The Last Jew took a couple of decades to appear in the States. Why the lag?

It was finished a long time ago. But no publisher wanted to publish it because they felt, as you said, it’s a hard read. I didn’t look for audience, I didn’t look for love. I looked for telling whatever I felt should be told. I collected all these materials all my life. I was about 50 when the book was published, it was a whole life experience that I put in.

This week, in England, there’s a conference about your work. One session focuses on the connection between you and Charlie Parker.

I knew him well. We were close friends. He influenced me in the rhythm of my writing. I painted him. And I knew Billie Holiday. At the time, everyone lived in the Village: Charlie Parker, Marlon Brando, everyone. You couldn’t not know the people, you couldn’t not meet them. There were not that many people, there were not that many bars.
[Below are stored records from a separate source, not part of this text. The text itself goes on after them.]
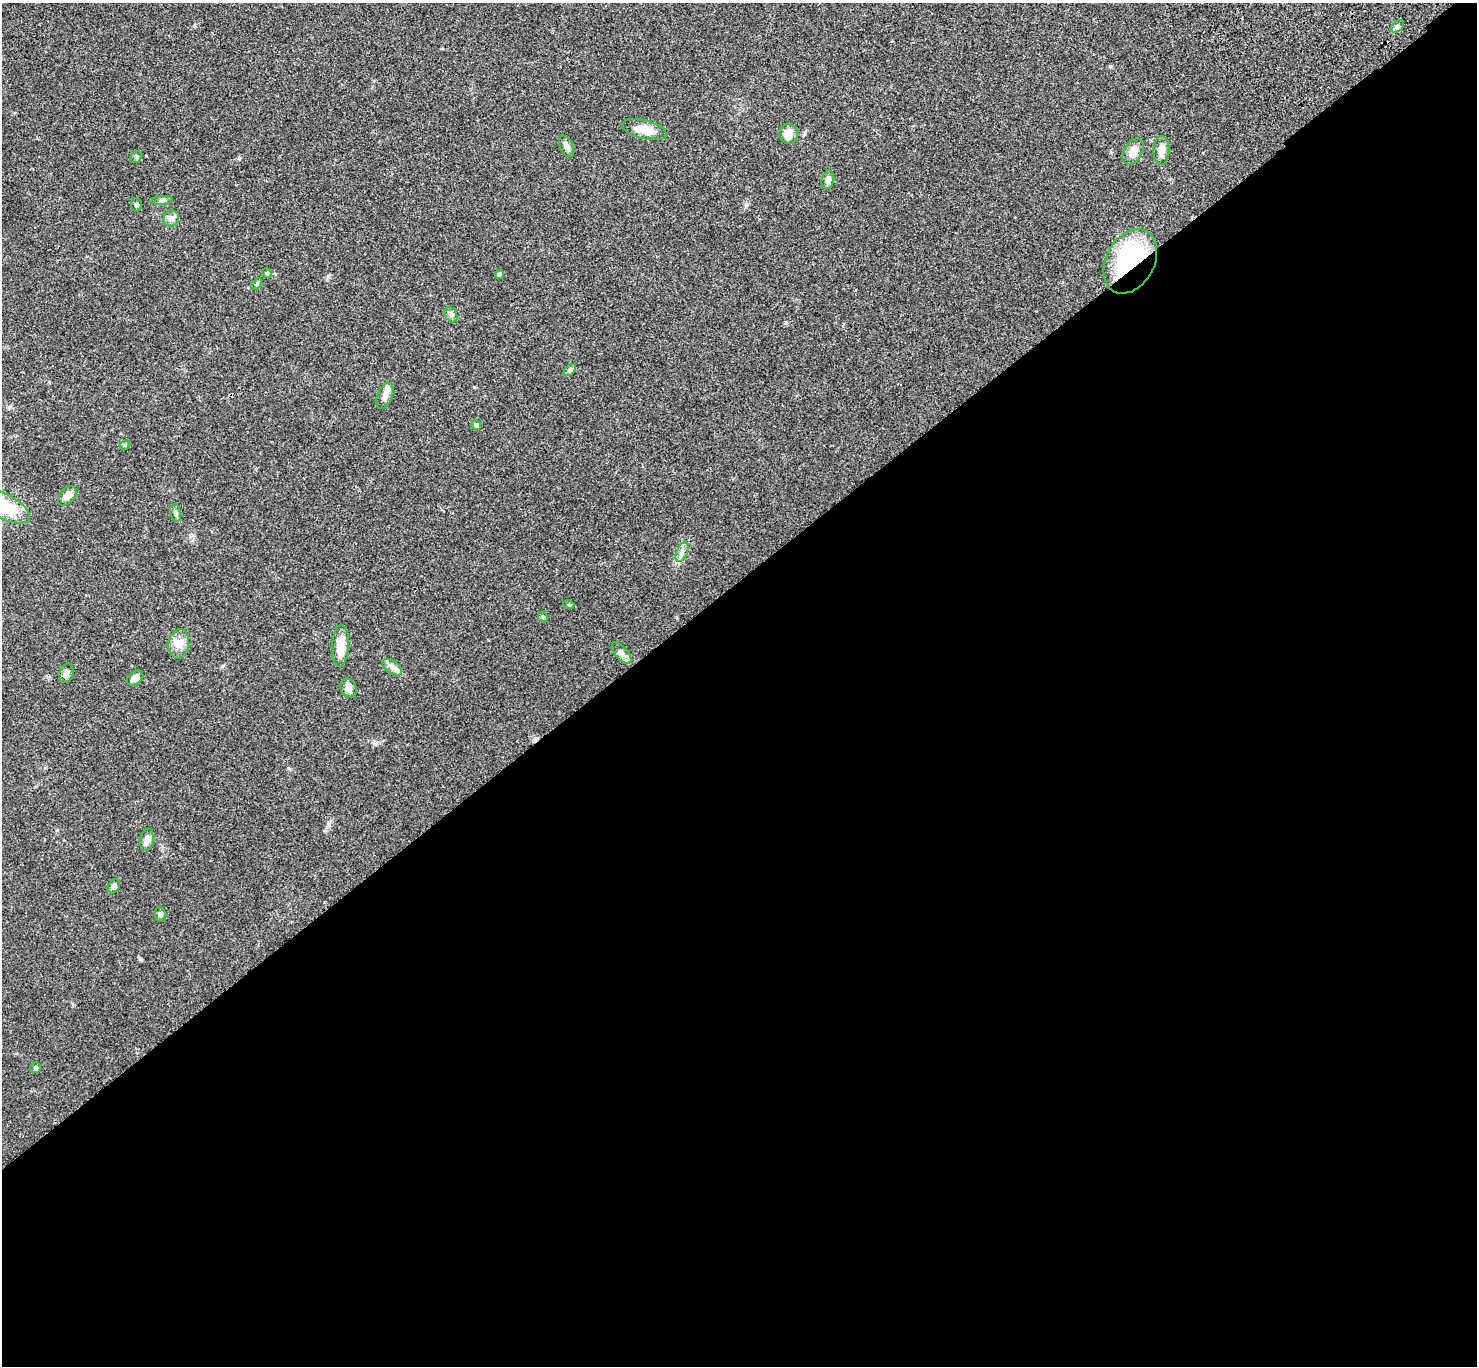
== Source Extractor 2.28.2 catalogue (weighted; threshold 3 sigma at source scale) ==
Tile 15 of 4 x 4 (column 3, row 4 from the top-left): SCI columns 3051-4525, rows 243-1606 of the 6104 x 6081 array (HDU 1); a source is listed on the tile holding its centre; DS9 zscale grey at full resolution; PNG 1479 x 1368 px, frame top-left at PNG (2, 3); each listed source drawn as its Kron ellipse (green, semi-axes under 4 px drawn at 4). Shown black and unused: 58% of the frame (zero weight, under 3 of 4 exposures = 6% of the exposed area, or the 3 px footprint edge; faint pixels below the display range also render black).
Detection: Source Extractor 2.28.2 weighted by HDU 2 'WHT'; one run over the whole footprint, this tile lists its part. Background 0.0494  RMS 0.0056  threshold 0.0251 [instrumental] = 3 sigma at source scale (4.5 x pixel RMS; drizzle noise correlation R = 1.50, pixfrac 1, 0.05/0.05 arcsec/px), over >= 5 px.
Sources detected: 39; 1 inside a brighter object's white glare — neither listed nor drawn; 1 inside a brighter listed object's ellipse — not listed separately; the other 37 listed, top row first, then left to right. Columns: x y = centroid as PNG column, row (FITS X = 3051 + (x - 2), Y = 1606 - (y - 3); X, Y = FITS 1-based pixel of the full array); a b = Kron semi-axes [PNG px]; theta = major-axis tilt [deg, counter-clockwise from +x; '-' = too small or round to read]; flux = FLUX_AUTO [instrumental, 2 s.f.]
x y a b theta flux
1397 26 7 5 40 1.3
644 130 23 9 -14 7.6
788 134 10 9 - 4.8
566 146 11 6 -65 2.5
1133 151 14 9 60 5.6
1161 151 14 8 87 3.4
136 157 6 5 - 0.82
828 180 9 6 78 2.5
162 200 11 4 5 1.3
136 205 6 5 - 1.2
171 219 8 7 - 3.3
1130 261 34 24 61 73
267 273 5 4 - 0.63
499 274 4 4 - 1.4
257 284 7 3 54 0.68
451 314 8 5 -63 1.5
570 370 7 4 45 0.98
385 396 14 7 68 2.8
476 425 5 4 - 1.8
125 445 5 4 - 0.6
67 496 11 7 47 3.5
5 506 28 12 -28 24
176 513 8 5 -78 1.2
682 552 10 5 66 2.2
569 605 5 3 - 0.49
543 617 6 4 -45 0.69
179 644 14 10 81 4.8
341 646 21 8 88 9.9
621 653 13 6 -49 2.4
392 667 11 6 -35 2.4
66 673 10 7 70 1.9
135 678 9 6 39 3
349 688 10 7 -64 2.8
147 840 11 6 83 3.4
114 886 7 5 53 1.4
160 914 7 5 -86 1.2
35 1068 5 5 - 0.87
Overlapping masked pixels (flux is a lower limit): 1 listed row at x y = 1130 261
Isophote crosses this tile's border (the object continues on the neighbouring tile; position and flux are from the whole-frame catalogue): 1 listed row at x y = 5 506
Unlisted compact peaks at least as high as the median listed source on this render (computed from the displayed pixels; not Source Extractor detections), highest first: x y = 239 158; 329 822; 140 959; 194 26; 786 323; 222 666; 328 276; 474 387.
What are you working on now?

I’m writing a book about my sickness. A year ago, they found cancer in my colon and they had to operate. They call it “friendly cancer.” They took it out and then the stitches broke. They had to operate again, and again the stitches broke. Very evil bacteria got into my system. I was in fact dead for two weeks. All my muscles were dead, my chest. I couldn’t move. My ability to breathe was stopped. They had to put gas into the lungs. It was a horrible experience but most of it I didn’t feel or know about. No one believed that I would come back. My wife held my hand, she talked to me. She didn’t sleep, she didn’t eat, and the doctors say that she saved me. They were talking about the only thing that could save me would be prayer. Somehow, I survived. Then it took another two weeks before I became aware of things. So, what I’m writing about is the two weeks after. Slowly I was back into the world, and I realized that everything I dreamed about and thought about didn’t happen. I lived in an illusion in the intensive-care area. I went to see it a couple of months ago and it’s not what I remember at all. I invented the whole place.

I’m trying to understand what it is to come back from death. I was as near to it as possible. Since then, I lost many of my dreads and fears, anxieties about dying, not dying, dangerous, not dangerous. I used to be driven by fears and anticipation, and now I’m not afraid anymore of anything.